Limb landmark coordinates
* * *
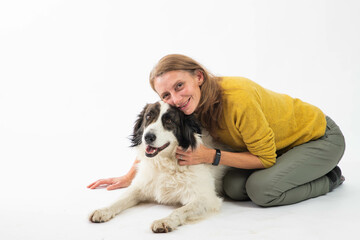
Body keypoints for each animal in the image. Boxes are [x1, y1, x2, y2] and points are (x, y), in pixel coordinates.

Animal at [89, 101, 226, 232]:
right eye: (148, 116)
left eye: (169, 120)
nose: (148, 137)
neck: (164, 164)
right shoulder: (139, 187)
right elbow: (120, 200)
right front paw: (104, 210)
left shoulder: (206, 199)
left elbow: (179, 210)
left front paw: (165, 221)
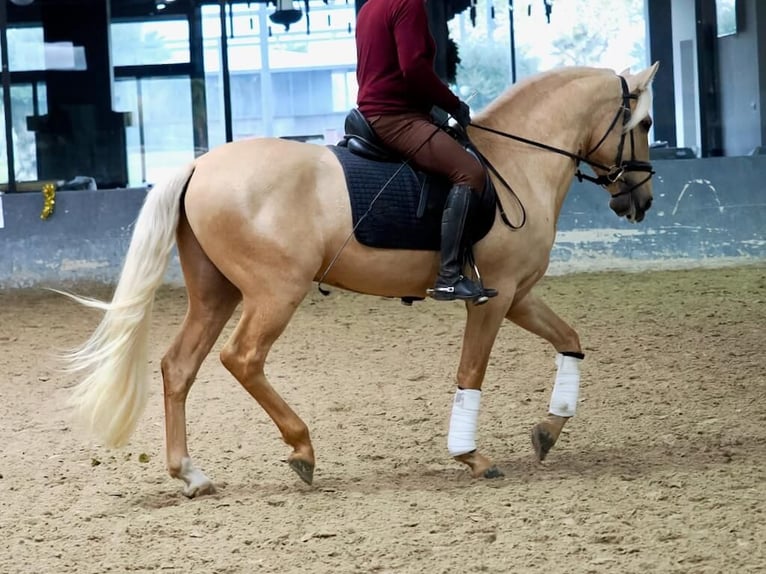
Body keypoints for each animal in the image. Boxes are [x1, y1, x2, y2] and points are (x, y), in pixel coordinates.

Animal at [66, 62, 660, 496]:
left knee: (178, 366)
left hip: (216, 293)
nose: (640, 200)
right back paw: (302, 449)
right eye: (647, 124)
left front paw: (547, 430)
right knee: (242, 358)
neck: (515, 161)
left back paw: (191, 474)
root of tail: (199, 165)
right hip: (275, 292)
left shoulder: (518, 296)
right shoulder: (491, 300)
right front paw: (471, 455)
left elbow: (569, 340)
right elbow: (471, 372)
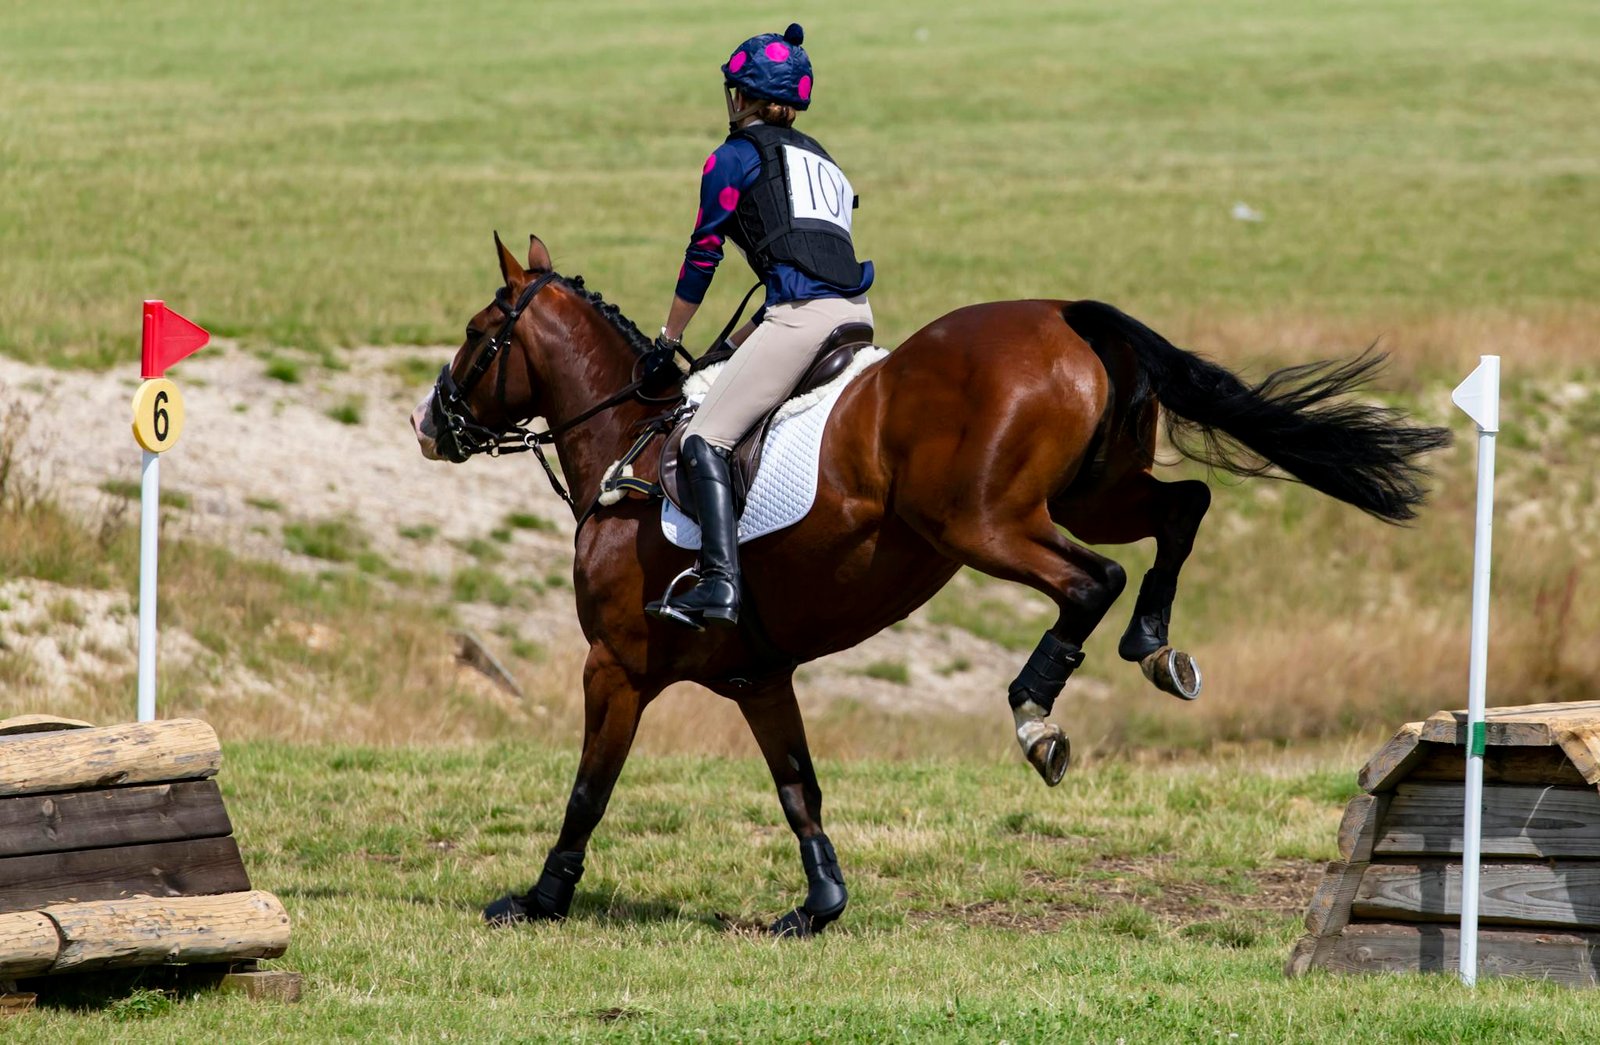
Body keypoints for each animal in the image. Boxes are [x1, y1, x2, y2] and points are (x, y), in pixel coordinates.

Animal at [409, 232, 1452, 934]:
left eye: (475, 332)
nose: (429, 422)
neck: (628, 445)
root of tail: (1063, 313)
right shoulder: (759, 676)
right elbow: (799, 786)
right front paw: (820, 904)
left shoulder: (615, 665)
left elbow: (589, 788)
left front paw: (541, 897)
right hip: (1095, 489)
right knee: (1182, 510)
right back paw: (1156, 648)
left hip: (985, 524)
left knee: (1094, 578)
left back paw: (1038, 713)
* * *
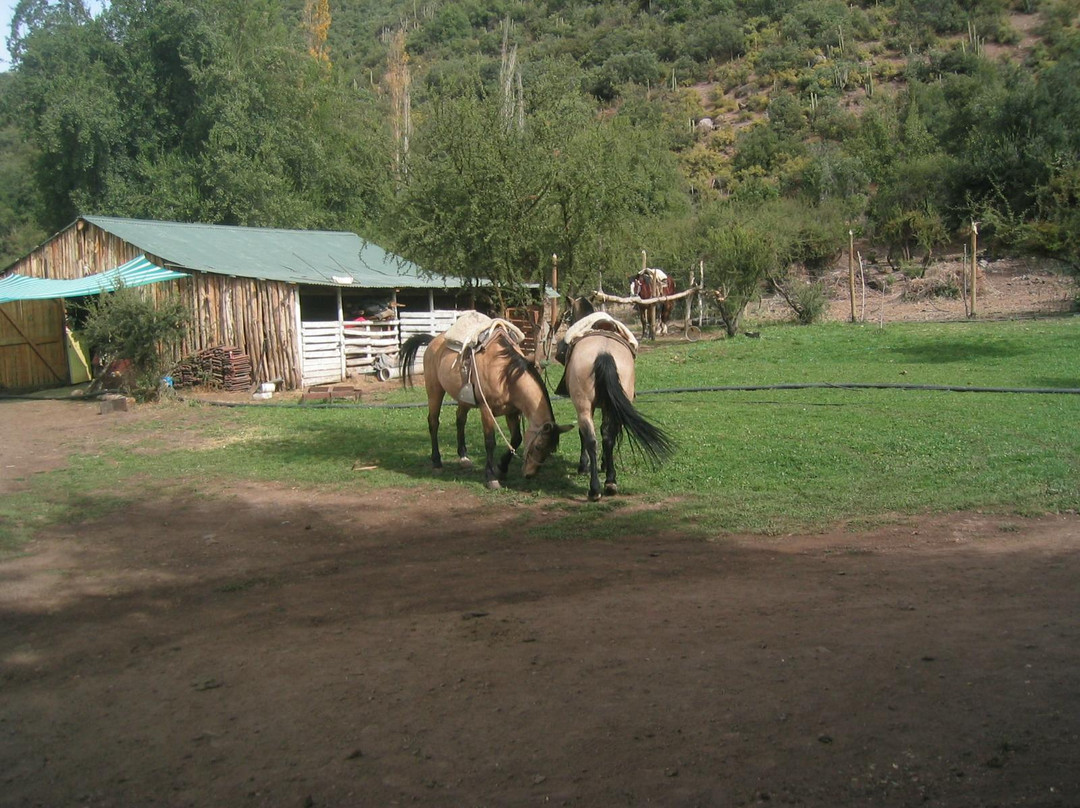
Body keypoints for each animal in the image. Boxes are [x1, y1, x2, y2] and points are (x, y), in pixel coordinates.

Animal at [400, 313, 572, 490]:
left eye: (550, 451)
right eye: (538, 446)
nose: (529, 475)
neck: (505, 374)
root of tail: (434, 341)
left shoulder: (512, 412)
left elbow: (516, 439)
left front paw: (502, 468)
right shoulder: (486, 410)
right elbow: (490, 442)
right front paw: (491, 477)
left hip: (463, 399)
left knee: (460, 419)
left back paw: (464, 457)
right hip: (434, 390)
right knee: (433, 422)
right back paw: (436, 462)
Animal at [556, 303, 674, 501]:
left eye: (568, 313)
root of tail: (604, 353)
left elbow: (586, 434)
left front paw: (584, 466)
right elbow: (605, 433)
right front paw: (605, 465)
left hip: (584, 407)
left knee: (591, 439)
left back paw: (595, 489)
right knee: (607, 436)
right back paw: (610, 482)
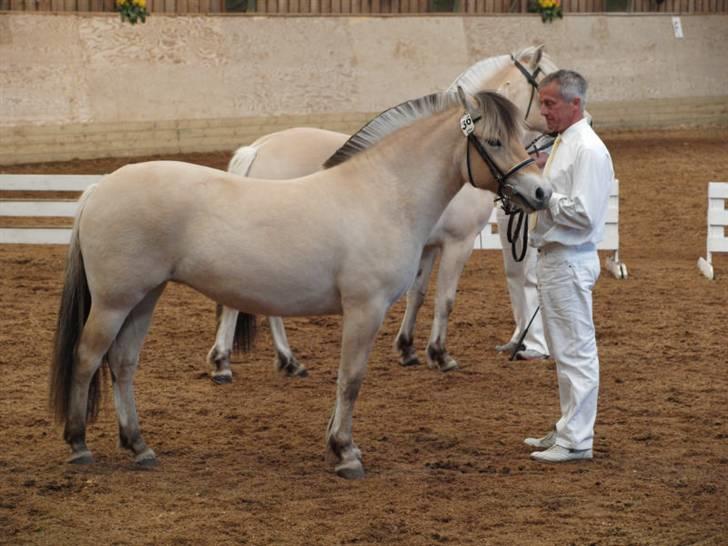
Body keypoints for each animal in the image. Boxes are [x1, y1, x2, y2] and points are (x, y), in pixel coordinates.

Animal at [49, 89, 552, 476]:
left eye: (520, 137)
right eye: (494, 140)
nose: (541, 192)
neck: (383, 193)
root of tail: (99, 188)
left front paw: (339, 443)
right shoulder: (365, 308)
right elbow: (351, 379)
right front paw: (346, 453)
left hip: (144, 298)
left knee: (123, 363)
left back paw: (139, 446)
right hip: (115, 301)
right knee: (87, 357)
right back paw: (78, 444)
* * *
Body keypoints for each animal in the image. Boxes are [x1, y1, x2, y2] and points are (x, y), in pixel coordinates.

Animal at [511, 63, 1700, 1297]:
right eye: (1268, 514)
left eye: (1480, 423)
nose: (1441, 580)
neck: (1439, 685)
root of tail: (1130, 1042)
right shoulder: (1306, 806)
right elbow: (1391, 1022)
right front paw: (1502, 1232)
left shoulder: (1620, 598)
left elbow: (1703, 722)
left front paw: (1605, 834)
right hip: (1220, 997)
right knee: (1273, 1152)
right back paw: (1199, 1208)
* * *
> _Exercise goal_
Each line above from the one with "right shoulder: (759, 676)" up to and including the one with "left back paw: (1038, 713)" must be set down exactly, and no line outside that span may appear.

> _Response to this task_
right shoulder: (759, 676)
right elbow: (799, 786)
right front paw: (820, 904)
left shoulder: (615, 665)
left elbow: (589, 788)
left front paw: (541, 897)
right hip: (1095, 489)
right knee: (1182, 510)
right back paw: (1156, 648)
left hip: (985, 524)
left knee: (1094, 578)
left back paw: (1038, 713)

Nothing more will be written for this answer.